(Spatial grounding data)

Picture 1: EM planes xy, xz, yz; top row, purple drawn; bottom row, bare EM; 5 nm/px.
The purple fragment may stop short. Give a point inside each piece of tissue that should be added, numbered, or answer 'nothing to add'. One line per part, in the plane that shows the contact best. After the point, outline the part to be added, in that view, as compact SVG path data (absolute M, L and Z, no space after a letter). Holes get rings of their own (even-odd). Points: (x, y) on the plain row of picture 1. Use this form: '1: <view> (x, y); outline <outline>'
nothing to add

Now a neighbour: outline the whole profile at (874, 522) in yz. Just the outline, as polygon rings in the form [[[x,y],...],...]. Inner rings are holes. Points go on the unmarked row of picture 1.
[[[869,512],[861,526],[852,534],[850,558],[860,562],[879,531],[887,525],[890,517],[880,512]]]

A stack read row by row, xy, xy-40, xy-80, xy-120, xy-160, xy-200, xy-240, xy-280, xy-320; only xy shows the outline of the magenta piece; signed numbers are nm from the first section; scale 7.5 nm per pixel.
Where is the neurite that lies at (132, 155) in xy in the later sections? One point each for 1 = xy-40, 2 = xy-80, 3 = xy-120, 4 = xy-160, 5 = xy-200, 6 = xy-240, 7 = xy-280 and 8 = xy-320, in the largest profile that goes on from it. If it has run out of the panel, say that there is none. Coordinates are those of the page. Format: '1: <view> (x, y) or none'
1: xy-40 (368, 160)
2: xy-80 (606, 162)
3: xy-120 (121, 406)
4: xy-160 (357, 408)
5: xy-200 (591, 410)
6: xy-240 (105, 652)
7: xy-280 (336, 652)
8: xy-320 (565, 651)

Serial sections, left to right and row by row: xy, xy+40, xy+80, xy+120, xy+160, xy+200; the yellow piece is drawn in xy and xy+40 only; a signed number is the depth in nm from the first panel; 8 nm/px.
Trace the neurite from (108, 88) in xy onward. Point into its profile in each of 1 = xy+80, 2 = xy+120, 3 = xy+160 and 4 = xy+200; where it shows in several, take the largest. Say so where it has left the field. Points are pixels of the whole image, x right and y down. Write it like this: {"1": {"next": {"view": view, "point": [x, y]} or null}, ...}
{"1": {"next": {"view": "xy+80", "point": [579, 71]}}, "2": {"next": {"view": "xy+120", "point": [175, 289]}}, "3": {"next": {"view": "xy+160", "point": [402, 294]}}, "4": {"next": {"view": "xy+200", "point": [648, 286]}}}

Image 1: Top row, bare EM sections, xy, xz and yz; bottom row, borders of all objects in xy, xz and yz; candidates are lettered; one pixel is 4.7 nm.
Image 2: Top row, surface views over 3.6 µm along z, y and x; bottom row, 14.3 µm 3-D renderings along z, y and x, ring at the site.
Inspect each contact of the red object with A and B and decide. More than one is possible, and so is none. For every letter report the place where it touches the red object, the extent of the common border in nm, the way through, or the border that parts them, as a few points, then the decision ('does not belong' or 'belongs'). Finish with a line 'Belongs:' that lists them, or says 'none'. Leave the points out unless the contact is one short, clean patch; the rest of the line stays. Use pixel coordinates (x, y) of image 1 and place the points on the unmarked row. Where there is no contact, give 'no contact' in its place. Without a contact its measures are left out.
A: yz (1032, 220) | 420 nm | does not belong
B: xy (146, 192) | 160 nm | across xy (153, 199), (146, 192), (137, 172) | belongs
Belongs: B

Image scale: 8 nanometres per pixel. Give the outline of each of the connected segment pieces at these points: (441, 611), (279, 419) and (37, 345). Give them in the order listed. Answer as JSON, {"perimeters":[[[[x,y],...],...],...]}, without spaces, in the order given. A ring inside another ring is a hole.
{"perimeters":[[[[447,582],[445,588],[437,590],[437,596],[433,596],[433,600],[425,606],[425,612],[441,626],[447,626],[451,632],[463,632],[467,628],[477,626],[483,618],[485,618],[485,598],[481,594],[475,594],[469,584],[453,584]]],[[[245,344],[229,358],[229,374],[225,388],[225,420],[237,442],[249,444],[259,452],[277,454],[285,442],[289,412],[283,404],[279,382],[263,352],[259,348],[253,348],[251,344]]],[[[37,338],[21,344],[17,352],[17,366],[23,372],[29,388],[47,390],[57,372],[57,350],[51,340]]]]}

Exercise - Exactly as they appear, restate all of the entries.

Response -
Picture 1: EM planes xy, xz, yz; top row, purple drawn; bottom row, bare EM; 5 nm/px.
The purple fragment may stop short. Give a point inside each piece of tissue that should be added, numbered, or answer 'nothing to add'. One line per part, in the plane that shows the contact best. After the point, outline the part to be added, in that view, as compact SVG path data (absolute M, L and Z, no space after a letter). Holes get rings of their own (even-odd). Points: (x, y) on the plain row of picture 1. Use this form: '1: <view> (x, y); outline <outline>'
nothing to add

Now a neighbour: outline the whole profile at (874, 522) in yz. Just the outline, as polygon rings in the form [[[x,y],...],...]. Inner rings are holes. Points go on the unmarked row of picture 1.
[[[869,512],[861,526],[852,534],[850,558],[860,562],[879,531],[887,525],[890,517],[880,512]]]

A stack read row by row, xy, xy-40, xy-80, xy-120, xy-160, xy-200, xy-240, xy-280, xy-320; only xy shows the outline of the magenta piece; signed numbers are nm from the first section; scale 7.5 nm per pixel.
Where is the neurite that lies at (132, 155) in xy in the later sections? One point each for 1 = xy-40, 2 = xy-80, 3 = xy-120, 4 = xy-160, 5 = xy-200, 6 = xy-240, 7 = xy-280 and 8 = xy-320, in the largest profile that goes on from it. If it has run out of the panel, say that there is none. Coordinates are those of the page. Format: '1: <view> (x, y) or none'
1: xy-40 (368, 160)
2: xy-80 (606, 162)
3: xy-120 (121, 406)
4: xy-160 (357, 408)
5: xy-200 (591, 410)
6: xy-240 (105, 652)
7: xy-280 (336, 652)
8: xy-320 (565, 651)

Serial sections, left to right and row by row: xy, xy+40, xy+80, xy+120, xy+160, xy+200; the yellow piece is drawn in xy and xy+40 only; a signed number is the depth in nm from the first panel; 8 nm/px.
Trace the neurite from (108, 88) in xy onward. Point into its profile in each of 1 = xy+80, 2 = xy+120, 3 = xy+160 and 4 = xy+200; where it shows in several, take the largest. Say so where it has left the field. Points are pixels of the whole image, x right and y down. Write it like this: {"1": {"next": {"view": view, "point": [x, y]} or null}, ...}
{"1": {"next": {"view": "xy+80", "point": [579, 71]}}, "2": {"next": {"view": "xy+120", "point": [175, 289]}}, "3": {"next": {"view": "xy+160", "point": [402, 294]}}, "4": {"next": {"view": "xy+200", "point": [648, 286]}}}

Image 1: Top row, bare EM sections, xy, xz and yz; bottom row, borders of all objects in xy, xz and yz; candidates are lettered; one pixel is 4.7 nm.
Image 2: Top row, surface views over 3.6 µm along z, y and x; bottom row, 14.3 µm 3-D renderings along z, y and x, ring at the site.
Inspect each contact of the red object with A and B and decide. More than one is possible, and so is none. For every letter report the place where it touches the red object, the extent of the common border in nm, the way through, or the border that parts them, as a few points, then the decision ('does not belong' or 'belongs'). Finish with a line 'Belongs:' that lists them, or says 'none'. Leave the points out unless the contact is one short, clean patch; the rest of the line stays. Use pixel coordinates (x, y) of image 1 and place the points on the unmarked row. Where there is no contact, give 'no contact' in its place. Without a contact its measures are left out.
A: yz (1032, 220) | 420 nm | does not belong
B: xy (146, 192) | 160 nm | across xy (153, 199), (146, 192), (137, 172) | belongs
Belongs: B

Image scale: 8 nanometres per pixel. Give the outline of each of the connected segment pieces at these points: (441, 611), (279, 419) and (37, 345). Give them in the order listed. Answer as JSON, {"perimeters":[[[[x,y],...],...],...]}, without spaces, in the order given. A ring inside another ring is a hole.
{"perimeters":[[[[447,582],[445,588],[437,590],[437,596],[433,596],[433,600],[425,606],[425,612],[441,626],[447,626],[451,632],[463,632],[467,628],[477,626],[483,618],[485,618],[485,598],[481,594],[475,594],[469,584],[453,584]]],[[[245,344],[229,358],[229,374],[225,388],[225,420],[237,442],[249,444],[259,452],[277,454],[285,442],[289,412],[283,404],[279,382],[263,352],[259,348],[253,348],[251,344]]],[[[37,338],[21,344],[17,352],[17,366],[23,372],[29,388],[47,390],[57,372],[57,350],[51,340]]]]}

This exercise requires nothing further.